The outlook of the peace activists, however, has been very different.
For them, Oslo was the dawn of a new era in Israeli life. The peace process was a new gospel, not only for the State of Israel, but no less so for the entire Middle East. Besides the peace and security that Oslo was supposed to bring Israel, it was also expected to herald the redemption of all the peoples of the region from their enslavement to the psychology of war and violence. In this, the peace movement greatly resembles many Jewish redemptive movements of the past century—such as Marxism and messianic Zionism—that strove to save the Jews and the entire world, and to fulfill the prophecy that “they shall beat their swords into plowshares and their spears into pruning hooks.” (Isaiah 2:4) The exilic survival technique was transformed from a pragmatic method of self-preservation into a means of redeeming the entire Middle East.

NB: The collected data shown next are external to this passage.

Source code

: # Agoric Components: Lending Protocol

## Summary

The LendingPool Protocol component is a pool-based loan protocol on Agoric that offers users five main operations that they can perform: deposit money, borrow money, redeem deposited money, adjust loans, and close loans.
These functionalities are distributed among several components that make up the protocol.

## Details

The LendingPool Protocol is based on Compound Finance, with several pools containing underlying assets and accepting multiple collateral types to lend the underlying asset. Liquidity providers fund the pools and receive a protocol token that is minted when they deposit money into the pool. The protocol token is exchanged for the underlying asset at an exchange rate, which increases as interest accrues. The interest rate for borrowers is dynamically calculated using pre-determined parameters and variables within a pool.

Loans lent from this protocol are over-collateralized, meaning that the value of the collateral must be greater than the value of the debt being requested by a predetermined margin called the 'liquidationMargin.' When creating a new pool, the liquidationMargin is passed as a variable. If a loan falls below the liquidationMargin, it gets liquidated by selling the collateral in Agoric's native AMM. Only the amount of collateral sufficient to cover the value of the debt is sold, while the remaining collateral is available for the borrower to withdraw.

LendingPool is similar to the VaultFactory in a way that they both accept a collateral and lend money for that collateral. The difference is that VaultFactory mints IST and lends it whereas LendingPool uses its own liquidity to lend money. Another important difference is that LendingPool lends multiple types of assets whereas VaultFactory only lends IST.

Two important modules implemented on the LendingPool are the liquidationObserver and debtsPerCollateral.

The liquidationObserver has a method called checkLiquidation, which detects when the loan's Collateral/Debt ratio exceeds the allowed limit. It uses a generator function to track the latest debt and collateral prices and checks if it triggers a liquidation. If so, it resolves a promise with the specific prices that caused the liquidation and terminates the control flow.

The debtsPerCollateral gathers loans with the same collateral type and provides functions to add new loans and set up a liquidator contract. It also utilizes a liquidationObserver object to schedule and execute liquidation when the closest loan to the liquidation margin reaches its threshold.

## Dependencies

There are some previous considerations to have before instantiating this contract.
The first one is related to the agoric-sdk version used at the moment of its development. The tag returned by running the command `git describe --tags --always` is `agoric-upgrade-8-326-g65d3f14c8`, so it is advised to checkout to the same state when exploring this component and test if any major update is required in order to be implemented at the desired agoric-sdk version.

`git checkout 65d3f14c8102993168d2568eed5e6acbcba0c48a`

In addition to their messianic inclinations, there is a second key difference between the supporters of Oslo and the Jews in exile: Their at­titude toward national uniqueness. The motivation for “accommodation” which prevailed in the diaspora stemmed from the desire to build impregna­ble walls between the Jewish community and its surroundings. Jews regarded themselves as spiritually and culturally distinct from, even su­pe­rior to, the surrounding Gentiles, as having been singled out for a sublime mission in the service of humankind. Consequently, traditional Jewish thought could not regard as­similation, either individual or collective, as an acceptable solution. Accommodation, on the other hand, was at least tolerable. The politics of accommodation was a product of the Jews desire to preserve their unique way of life. 

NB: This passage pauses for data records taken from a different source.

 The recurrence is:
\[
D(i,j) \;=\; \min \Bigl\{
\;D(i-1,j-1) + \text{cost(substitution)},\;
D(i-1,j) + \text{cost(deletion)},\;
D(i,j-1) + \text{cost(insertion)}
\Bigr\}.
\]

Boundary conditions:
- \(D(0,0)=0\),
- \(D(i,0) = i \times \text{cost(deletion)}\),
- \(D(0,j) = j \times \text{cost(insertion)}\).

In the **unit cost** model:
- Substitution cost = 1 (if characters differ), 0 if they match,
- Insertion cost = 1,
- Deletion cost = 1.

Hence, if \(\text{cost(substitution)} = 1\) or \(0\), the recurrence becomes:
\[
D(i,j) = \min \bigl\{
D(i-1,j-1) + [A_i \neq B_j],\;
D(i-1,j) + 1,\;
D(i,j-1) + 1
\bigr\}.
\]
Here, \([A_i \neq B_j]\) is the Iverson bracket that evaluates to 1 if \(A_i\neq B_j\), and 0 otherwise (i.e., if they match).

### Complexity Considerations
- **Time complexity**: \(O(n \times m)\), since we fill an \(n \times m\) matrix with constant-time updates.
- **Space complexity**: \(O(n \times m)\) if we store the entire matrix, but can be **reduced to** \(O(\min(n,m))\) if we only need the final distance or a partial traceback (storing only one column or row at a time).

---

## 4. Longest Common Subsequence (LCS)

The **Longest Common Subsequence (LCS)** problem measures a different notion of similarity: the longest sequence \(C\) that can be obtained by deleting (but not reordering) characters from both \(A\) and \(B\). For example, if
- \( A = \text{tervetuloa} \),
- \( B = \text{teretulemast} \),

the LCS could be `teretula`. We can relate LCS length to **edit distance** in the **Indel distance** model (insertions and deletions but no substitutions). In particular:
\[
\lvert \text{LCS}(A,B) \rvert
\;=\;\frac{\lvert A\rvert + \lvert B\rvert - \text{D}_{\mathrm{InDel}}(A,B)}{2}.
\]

A completely different idea guides the Israeli Lefts accommodation. The idea of integrating Israel into a new Middle East, like the tendency to give almost exclusive weight to the second half of the formula that identifies Israel as a “Jewish and democratic” state, is part of a strategy of cultural assimilation. Its adherents look forward to a time when Israel and its neighbors will agree that, in the words of a popular Israeli song, “we are all a single human fabric,” to the extent that they will cease to recognize Israel as a link in the ongoing chain of Jewish civilization.
These two components of the Lefts vision—redemption and assimilation—led its activists to expect that a politics of accommodation would be adopted not only by Israel, but also by the Arab leaders: Terrorists would lay down their arms, Palestinian refugees would forgo their “right of return,” and Muslim clerics would recognize the Temple Mounts impor­­­tance to Judaism. It was their desperate faith in a human common denominator between Israel and the Arab states, and their messianic hope for the modern realization of Isaiahs prophecy, that led to these fantastic beliefs. Diaspora Jewry may have adopted the strategy of accommodation, but they never had such expectations. Guided by pragmatic rather than ideological considerations, they understood the limits of accommodation and its inability to sweep along those Gentiles who had power over them. This sort of realism seems to characterize the modern haredim as well, who have consistently kept their distance from political messianism and have forcefully insisted on the uniqueness of Jewish identity.
Accommodation works as a tool for survival only when it is seen as a tool of political realism. But when it is tied up in messianic aspirations and the abandonment of a unique cultural identity, its prospects for success, especially in Israel, are bleak.